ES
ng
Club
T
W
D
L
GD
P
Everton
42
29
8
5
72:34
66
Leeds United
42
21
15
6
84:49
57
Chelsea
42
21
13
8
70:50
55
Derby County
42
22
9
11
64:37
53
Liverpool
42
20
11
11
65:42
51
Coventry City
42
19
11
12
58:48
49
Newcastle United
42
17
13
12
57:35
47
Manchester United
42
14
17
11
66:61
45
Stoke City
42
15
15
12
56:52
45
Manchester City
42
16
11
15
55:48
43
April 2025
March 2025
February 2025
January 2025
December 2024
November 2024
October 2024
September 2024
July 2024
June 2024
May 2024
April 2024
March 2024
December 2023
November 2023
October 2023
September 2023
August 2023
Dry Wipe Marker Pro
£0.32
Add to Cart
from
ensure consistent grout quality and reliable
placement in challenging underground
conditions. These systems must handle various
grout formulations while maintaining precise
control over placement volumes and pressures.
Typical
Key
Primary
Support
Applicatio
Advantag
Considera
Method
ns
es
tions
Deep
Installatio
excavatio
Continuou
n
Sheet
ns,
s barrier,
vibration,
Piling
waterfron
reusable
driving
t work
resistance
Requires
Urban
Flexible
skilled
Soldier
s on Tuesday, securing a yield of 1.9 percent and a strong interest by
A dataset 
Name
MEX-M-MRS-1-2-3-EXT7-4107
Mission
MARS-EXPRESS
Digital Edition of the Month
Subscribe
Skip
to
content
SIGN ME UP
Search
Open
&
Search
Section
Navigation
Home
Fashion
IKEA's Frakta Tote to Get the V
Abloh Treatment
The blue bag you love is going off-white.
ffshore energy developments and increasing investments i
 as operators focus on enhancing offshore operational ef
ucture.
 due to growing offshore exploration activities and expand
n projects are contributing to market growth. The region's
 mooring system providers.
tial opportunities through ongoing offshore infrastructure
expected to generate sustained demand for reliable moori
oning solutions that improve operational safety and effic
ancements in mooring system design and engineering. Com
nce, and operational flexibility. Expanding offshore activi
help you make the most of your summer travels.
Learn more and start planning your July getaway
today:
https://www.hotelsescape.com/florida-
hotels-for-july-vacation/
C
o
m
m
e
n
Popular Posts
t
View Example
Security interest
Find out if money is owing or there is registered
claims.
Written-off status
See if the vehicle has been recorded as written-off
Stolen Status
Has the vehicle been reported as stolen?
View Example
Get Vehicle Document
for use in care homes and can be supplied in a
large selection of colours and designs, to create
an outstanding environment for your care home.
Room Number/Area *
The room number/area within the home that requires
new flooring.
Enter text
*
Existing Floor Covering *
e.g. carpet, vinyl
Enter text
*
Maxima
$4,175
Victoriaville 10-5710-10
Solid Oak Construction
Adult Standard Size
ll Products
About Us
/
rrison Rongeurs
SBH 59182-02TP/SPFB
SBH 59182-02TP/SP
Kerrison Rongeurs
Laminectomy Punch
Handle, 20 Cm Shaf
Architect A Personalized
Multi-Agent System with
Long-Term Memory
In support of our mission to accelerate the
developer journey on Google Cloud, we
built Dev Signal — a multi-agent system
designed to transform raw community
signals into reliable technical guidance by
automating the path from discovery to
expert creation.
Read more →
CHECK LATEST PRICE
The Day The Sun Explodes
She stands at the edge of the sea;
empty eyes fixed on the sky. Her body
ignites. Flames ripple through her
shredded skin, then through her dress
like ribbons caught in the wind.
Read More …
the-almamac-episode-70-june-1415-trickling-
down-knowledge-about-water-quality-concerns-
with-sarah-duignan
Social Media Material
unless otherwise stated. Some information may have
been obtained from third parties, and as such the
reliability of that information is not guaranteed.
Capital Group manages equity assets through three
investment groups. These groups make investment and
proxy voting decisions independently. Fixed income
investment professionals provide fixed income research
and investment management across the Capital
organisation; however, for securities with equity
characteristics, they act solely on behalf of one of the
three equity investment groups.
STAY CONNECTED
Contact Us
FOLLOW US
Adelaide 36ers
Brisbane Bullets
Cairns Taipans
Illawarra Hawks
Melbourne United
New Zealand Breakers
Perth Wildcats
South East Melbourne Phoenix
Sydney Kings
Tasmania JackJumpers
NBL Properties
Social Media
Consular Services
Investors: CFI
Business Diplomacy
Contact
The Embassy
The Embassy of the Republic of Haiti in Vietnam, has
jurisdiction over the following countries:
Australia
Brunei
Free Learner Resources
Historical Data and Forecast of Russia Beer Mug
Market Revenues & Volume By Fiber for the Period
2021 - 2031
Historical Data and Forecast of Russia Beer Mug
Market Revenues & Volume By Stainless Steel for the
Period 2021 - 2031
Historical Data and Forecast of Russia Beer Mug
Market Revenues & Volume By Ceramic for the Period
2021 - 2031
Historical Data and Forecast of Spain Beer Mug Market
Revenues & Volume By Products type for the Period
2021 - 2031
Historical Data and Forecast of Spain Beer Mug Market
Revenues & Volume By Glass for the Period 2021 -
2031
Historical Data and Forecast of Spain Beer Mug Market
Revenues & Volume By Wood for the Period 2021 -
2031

++++++

# [EXERCISE]
All lines from the one containing "South East Melbourne Phoenix" to the end of the data above are to be set down exactly; no others belong in the answer.

# [SOLUTION TO THE EXERCISE]
South East Melbourne Phoenix
Sydney Kings
Tasmania JackJumpers
NBL Properties
Social Media
Consular Services
Investors: CFI
Business Diplomacy
Contact
The Embassy
The Embassy of the Republic of Haiti in Vietnam, has
jurisdiction over the following countries:
Australia
Brunei
Free Learner Resources
Historical Data and Forecast of Russia Beer Mug
Market Revenues & Volume By Fiber for the Period
2021 - 2031
Historical Data and Forecast of Russia Beer Mug
Market Revenues & Volume By Stainless Steel for the
Period 2021 - 2031
Historical Data and Forecast of Russia Beer Mug
Market Revenues & Volume By Ceramic for the Period
2021 - 2031
Historical Data and Forecast of Spain Beer Mug Market
Revenues & Volume By Products type for the Period
2021 - 2031
Historical Data and Forecast of Spain Beer Mug Market
Revenues & Volume By Glass for the Period 2021 -
2031
Historical Data and Forecast of Spain Beer Mug Market
Revenues & Volume By Wood for the Period 2021 -
2031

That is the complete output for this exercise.